Father Richard teaches that despite the presence of evil permeating our world, we are invited to commit ourselves to the common good:
Both Jesus and Paul invite us to live a vulnerable human life in communal solidarity with both sin and salvation.
- Neither sin nor salvation could ever be exclusively mine, but both of them are collectively ours!
- Universal solidarity is the important lesson, not private salvation.
- Human solidarity is the goal, not “my” moral superiority or perfection.
I know that doesn’t at first feel like a strategy for successful living, and it is certainly not one that will ever appeal to the upwardly mobile or pure idealists. It first feels like capitulation, but that is not Jesus’ or Paul’s intention at all—quite the opposite. Paul believes he has found a new kind of victory and freedom. He himself calls it “folly” or “foolishness” (1 Corinthians 1:21, 25, 27; 4:10), as it is for most people to this day. He often calls it a “hidden mystery” that only the wise discover. Paul believes there is a hidden, cruciform shape to reality, even revealed in the geometry of the cross (see Ephesians 2:13–22). The world is filled with contradictions, false alternatives, zero-sum games, paradoxes, and unresolvable evils. It is foundationally unjust, yet we must work for justice in order to find our own freedom and create it for others.
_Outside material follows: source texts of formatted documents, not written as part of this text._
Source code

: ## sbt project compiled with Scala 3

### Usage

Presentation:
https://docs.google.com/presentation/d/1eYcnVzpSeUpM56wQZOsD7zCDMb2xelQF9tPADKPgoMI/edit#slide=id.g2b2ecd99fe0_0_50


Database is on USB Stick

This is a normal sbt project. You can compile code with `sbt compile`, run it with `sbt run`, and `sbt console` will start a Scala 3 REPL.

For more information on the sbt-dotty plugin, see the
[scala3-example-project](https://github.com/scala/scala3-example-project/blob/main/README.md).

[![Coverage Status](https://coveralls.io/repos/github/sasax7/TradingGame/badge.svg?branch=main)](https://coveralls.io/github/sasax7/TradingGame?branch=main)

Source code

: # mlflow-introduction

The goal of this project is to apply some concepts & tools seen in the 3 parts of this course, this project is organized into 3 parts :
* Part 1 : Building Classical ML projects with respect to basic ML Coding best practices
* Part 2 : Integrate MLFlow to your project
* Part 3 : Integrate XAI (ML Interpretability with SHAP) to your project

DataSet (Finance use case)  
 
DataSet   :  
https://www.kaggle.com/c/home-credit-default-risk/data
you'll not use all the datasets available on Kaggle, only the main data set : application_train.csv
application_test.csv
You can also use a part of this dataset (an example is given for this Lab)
Paul is an utter realist about life on this planet. We must fully recognize and surrender to this foundational reality before we try to think we can repair the world (tikkun olam in Hebrew) with freedom and love. Paul’s insight is symbolized in the scandalous image of a man on the cross, the Crucified God who fully accepts and transforms this tragic human situation through love. If this is the reality to which even God must submit, then surely we must and can do the same.
By giving ourselves to this primary human absurdity, which shows itself in patience, love, and forgiveness toward all things, we find a positive and faith-filled way through “the world, the flesh, and the devil.” This is not by resolving it or thinking we can ever fully change it, but by recognizing that we are all complicit in this mixed moral universe. This is perhaps the humility that Christians need in their campaigns for social reform. This is “carrying the cross” with Jesus.
Through this primal surrender and trust, God can use our own cruciform shape for healing and for immense good—and even victory. True healers are always wounded healers and not those who perfectly triumphed over all evil.
Humans often end up doing evil by thinking we can and must eliminate all evil, instead of holding it, suffering it ourselves, and learning from it, as Jesus does on the cross. This ironically gives us the active compassion we need to work for social change. My acceptance of a cruciform world mirrors my ability to accept a cruciform me.
Reference:
Adapted from Richard Rohr, What Do We Do with Evil? The World, the Flesh, and the Devil (Albuquerque, NM: CAC Publishing, 2019), 79–80, 81, 83.
Image credit: A path from one week to the next—Exercise in Grief and Lamentation credits from left to right: Jessie Jones, Jennifer Tompos, Jenna Keiper. Used with permission. Click here to enlarge image.
On retreat, the CAC staff used watercolors to connect to our collective grief. This is one of the watercolor paintings that came from that exercise.
Story from Our Community:
For so long I wondered how my traumatic experiences as a combat infantry lieutenant in Vietnam could possibly be of any positive value in my life, or in that of others.… Today, I understand that had I not had these terrible combat experiences, I might have remained who I was. I might never have been humble enough to accept my ongoing 12-step recovery process. Most importantly, I could not have accepted the gift of learning the identity of my True Self: a beloved child of God. After experiencing combat, social ostracism, and addictive self-medicating, I suffered the words and judgment of my peers—even from fellow veterans. But all of it was part of my necessary initiation by and into Reality. I resigned my military career as a conscientious objector, and spent my second career helping build social services programs to be of practical service with others. —Thomas S.